Seats in the current parliament are apportioned according to a “4.5 system” – which translates into the four major clans each getting about 22% of the seats and the rest divided among “minority clans.” This system, which grew out of peace negotiations to end clan warfare, was not envisioned as a permanent one but has yet to be replaced. Violent clan conflict continues to plague Somalia, but it overlaps and interplays with the broader conflict, now over ten years old, between the Somali government and AL-Shabab. The government relies on African Union forces supported by the United States.
Al-Shabab began as a local movement espousing an extreme form of Islam then later affiliated with Al-Qaeda. Al-Shabab continues to mount devastating attacks on civilian and military targets in Somalia as well as terrorist attacks in neighboring Kenya, which itself invaded Somalia in 2011 and still has troops there. A simplistic “the tribes are killing each other” narrative is especially off base when it comes to Somalia.
RE capitalism – no question Somalia has had a very tough time of it for a long time now, but Paul’s diagnosis is peculiar. Somalia is hardly a socialist state. Dictator Siad Barre claimed to be following some form of “scientific socialism” but his regime ended in 1991! What’s more he was a US Cold War ally against Soviet backed Ethiopia. The reality is that Somalia suffers from lack of effective government institutions. It more resembles some extreme libertarian fantasy of the kind espoused by Paul and his ilk then a socialist one.
Don’t like environmental regulations – go ahead and cut down your trees for charcoal and ship them to your gulf neighbors. Don’t like restrictions on fishing or dumping of toxic waste in your water – well foreign vessels have been doing both off the coast of Somalia for years. Don’t believe public schools are doing a good job and teachers unions a pain? No worries there either – religious schools have taken up the slack. Think the IRS is a bloated bureaucracy and taxes too high – not a problem in Somalia, although there is quite a bit of “freelance” tax collection going on by Al-Shabab. Perhaps, Paul meant that the state institutions that allow markets to function well are lacking in Somalia but who knows.
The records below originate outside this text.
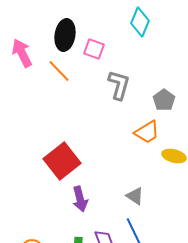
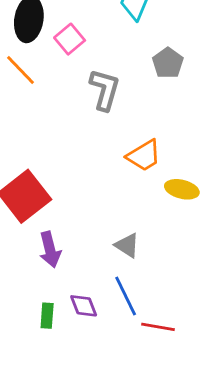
pink square: (94, 49) -> (70, 39), turned 30
gray pentagon: (164, 100) -> (168, 63), moved

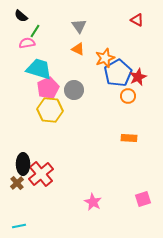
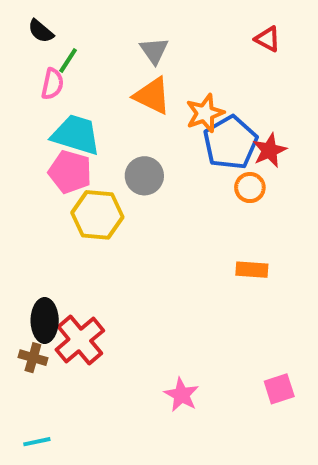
pink semicircle: (27, 43) -> (52, 84), turned 112
orange triangle: (78, 49) -> (152, 96), size x1.5
pink pentagon: (48, 88) -> (70, 172), moved, turned -30
brown cross: (17, 183) -> (33, 358), turned -32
As for “no God given rights guaranteed in a constitution,” Somalia does in fact have a constitution albeit a provisional one. It has indeed struggled to fulfill the lofty principles contained in it, but that of course can be said of many nations. The Somalia Constitution in Article X says “Human dignity is given by God to every human being, and this is the basis for all human rights.” It’s actually the US Constitution that contains no reference to “God given rights” or God at all. Paul must be confusing the Constitution with the famous language of the Declaration of Independence about the endowment by the “Creator of inalienable rights.”
Given that US participation in Somalia’s civil war – largely in the form of drone strikes – is escalating, one would hope that someone in Paul’s position would have mastery of and be able to articulate basic information about the county even off the cuff. Paul has at times styled himself as an anti-interventionist critic of US foreign policy. If he wants his positions to have credibility he should refrain from spouting nonsense for political gain. Perhaps it is he who could benefit from a study mission to Somalia or if he wants to save taxpayers money simply do a little reading up.
David Pechefsky is a consultant on democratic governance and managed a US and British government funded program to provide training and technical assistance to the Federal Parliament of Somalia in 2013-2014. He is also a political activist and ran himself for the Democratic nomination in New York’s First Congressional District.